Start of Selected excerpt

The pro-war media are predictably
highlighting the instances of celebration among Shiite and Kurdish Iraqis
in response to the death sentence against Hussein. There can be no concept
of justice in Iraq, however, until the individuals in Washington, London
and elsewhere who are responsible for 15 years of death and suffering
are brought to trial and the illegal occupation of the country by tens
of thousands of American and allied troops has been ended.
Moreover, US governments
going back to the 1960s provided political and financial support to
Hussein and the Baathists as they carried out some of their most brutal
atrocities—from the massacres of Communist Party members and socialist-minded
workers in 1963 and again in 1979, to the slaughter of Shiite fundamentalist
and Kurdish nationalist opponents of the regime during the 1980s.
The very killings for which
Hussein has been sentenced to death—the execution of 148 Shiite
men and boys from the village of Dujail in 1982—took place within
the context of the setbacks being suffered by the Iraqi military in
the US-backed Iraqi war against Iran. The US directly encouraged Hussein
to invade Iran in 1980 and provided Iraq with political, financial and
military support throughout the eight-year conflict because it viewed
the theocratic Shiite regime, which came to power in Tehran in 1979,
as a threat to its interests in the Middle East.
The war ultimately cost the
lives of more than one million Iraqis and Iranians. In the midst of
the carnage, the US supported the so-called “Anfal” campaign
that was ordered by Hussein to wipe out the Iranian-backed Kurdish rebellion
in the north, for which he is also on trial. In 1991, following the
Gulf War, the first Bush administration ordered the US military to do
nothing to prevent Hussein’s forces from suppressing Shiite and
Kurdish uprisings.
Any legitimate trial of Hussein
would expose the culpability of the US and other major powers in the
crimes of the Baathist regime in Iraq. The travesty that has taken place
did the opposite. It prevented any evidence being presented that documented
the relationship between a brutal dictatorship and great power interests.
There has been no accounting with the past or justice for those who
were murdered. Only the most selective evidence relating directly to
the events in Dujail was presented. As an additional precaution, the
television broadcast from the court was delayed by 20 minutes so censors
could delete anything that was considered damaging to the American occupation.
The entire process has been
a shameless show trial. The Iraq Special Tribunal was established by
an edict issued by US proconsul Paul Bremmer in 2003. Its judges and
prosecutors were selected by American officials and instructed by American
advisors. The court’s lack of credibility and impartiality has
been sharply criticised by Human Rights Watch, Amnesty International
and other international observers. On numerous occasions, court proceedings
took place in the absence of the defendants or under conditions where
they were denied the right to have their own lawyers present.

End of Selected excerpt

◆ Check your understanding:
1. Check each statement against the excerpt on Hussein's trial above. For each one, answer yes or no and quote the words from the excerpt that decide it. (a) The Dujail executions took place in 1982. (b) The television broadcast from the court was delayed by 30 minutes. (c) The Iraq Special Tribunal was set up in 2003 by an edict issued by Paul Bremmer.
2. Translate this sentence from the excerpt on Hussein's trial into Spanish: "The war ultimately cost the lives of more than one million Iraqis and Iranians."

Start of Available data

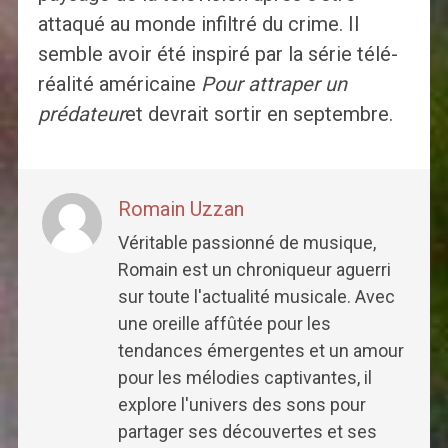
attaqué au monde infiltré du crime. Il
semble avoir été inspiré par la série télé-
réalité américaine
Pour attraper un
prédateur
et devrait sortir en septembre.
Romain Uzzan
Véritable passionné de musique,
Romain est un chroniqueur aguerri
sur toute l'actualité musicale. Avec
une oreille affûtée pour les
tendances émergentes et un amour
pour les mélodies captivantes, il
explore l'univers des sons pour
partager ses découvertes et ses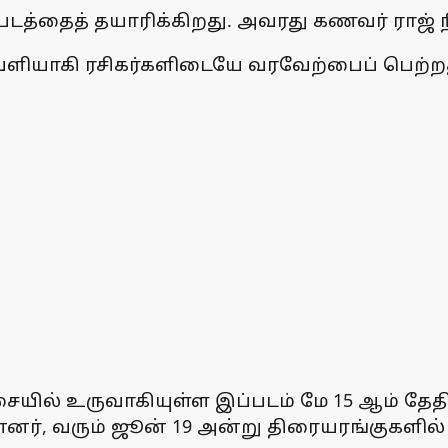
் படத்தைத் தயாரிக்கிறது. அவரது கணவர் ராஜ் 
வெளியாகி ரசிகர்களிடையே வரவேற்பைப் பெற்றது.
் உருவாகியுள்ள இப்படம் மே 15 ஆம் தேதி 
ன்னர், வரும் ஜூன் 19 அன்று திரையரங்குகளி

End of Available data

◆ Problem solutions:
1.
(a) Yes: "the execution of 148 Shiite men and boys from the village of Dujail in 1982"
(b) No: "the television broadcast from the court was delayed by 20 minutes"
(c) Yes: "The Iraq Special Tribunal was established by an edict issued by US proconsul Paul Bremmer in 2003"

2. La guerra terminó costando la vida de más de un millón de iraquíes e iraníes.